For the typical ESI [employer-sponsored insurance] recipient — $12,000 policy — nothing changes. The tax liability on the policy ($12,000 x .35) when insurance is taxed as compensation is $4,200; this will be immediately offset by the credit of $5,000. In short, if they want to stay with the current plan, it just means a lot of computer entries on the pay stub.

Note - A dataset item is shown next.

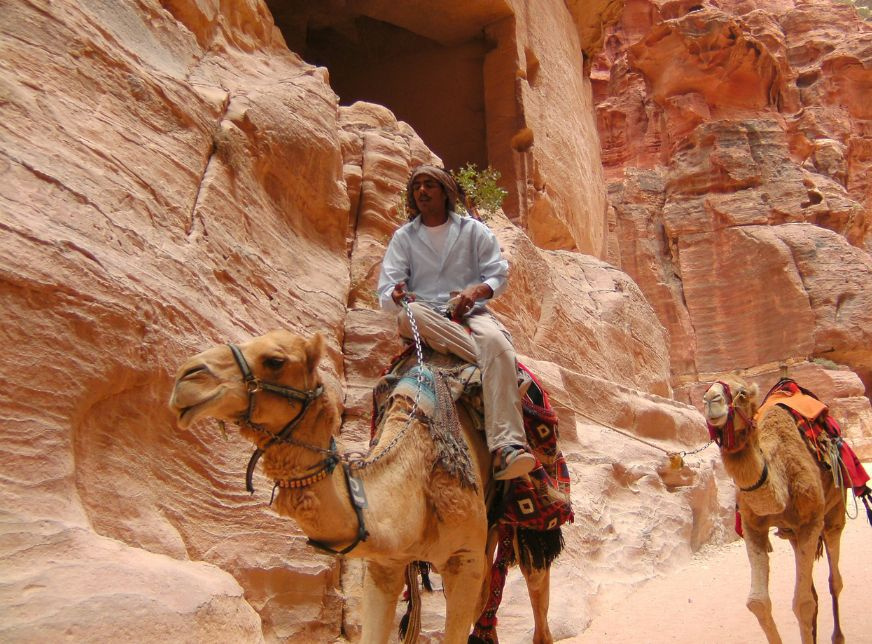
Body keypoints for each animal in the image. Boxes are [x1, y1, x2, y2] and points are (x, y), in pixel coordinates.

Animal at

If that’s the case, the McCain plan would decrease the tax subsidy only for those with more-generous-than-average corporate health plans, while increasing it for those with plans that are average and worse, plus all the people out there who currently have no health insurance at all. Which means that, at least initially, the McCain plan would substantially increase the tax subsidy for health care, but distribute it more fairly and evenly than it is now. Over time, though, the subsidy is likely to shrink, as James Kvall of the Center for American Progress explains in yet another of Karen T’s posts:

This would work by holding down the growth in the credit to the inflation rate (about 2% a year), unlike the current benefit which rises with health care premiums (about 6%). Surprisingly quickly, the tax cut turns into a tax increase, even for typical workers with ordinary health care plans.

Now if you believe that the tax subsidy for health care is a major part of what drives health care costs up, as many conservative economists do, this is a good thing. If you don’t, everything’s messier. The McCain plan would still be fairer than the current system, in which the people with the swankiest employer-paid health plans get the biggest tax break. But it might well mean a decline in the quality of health-care available to most people now covered by corporate plans.

And that’s still leaving aside all those questions about adverse selection, the value of expert decision-making, etc. I don’t think this McCain plan is some kind of scam. It just shows clear signs of having been designed by free-market-oriented economists who don’t know all that much about the health-care system. As a mostly free-market-oriented non-economist who doesn’t know all that much about the health-care system, I’m naturally sympathetic to it. But I’m also extremely dubious of how well it would work in practice.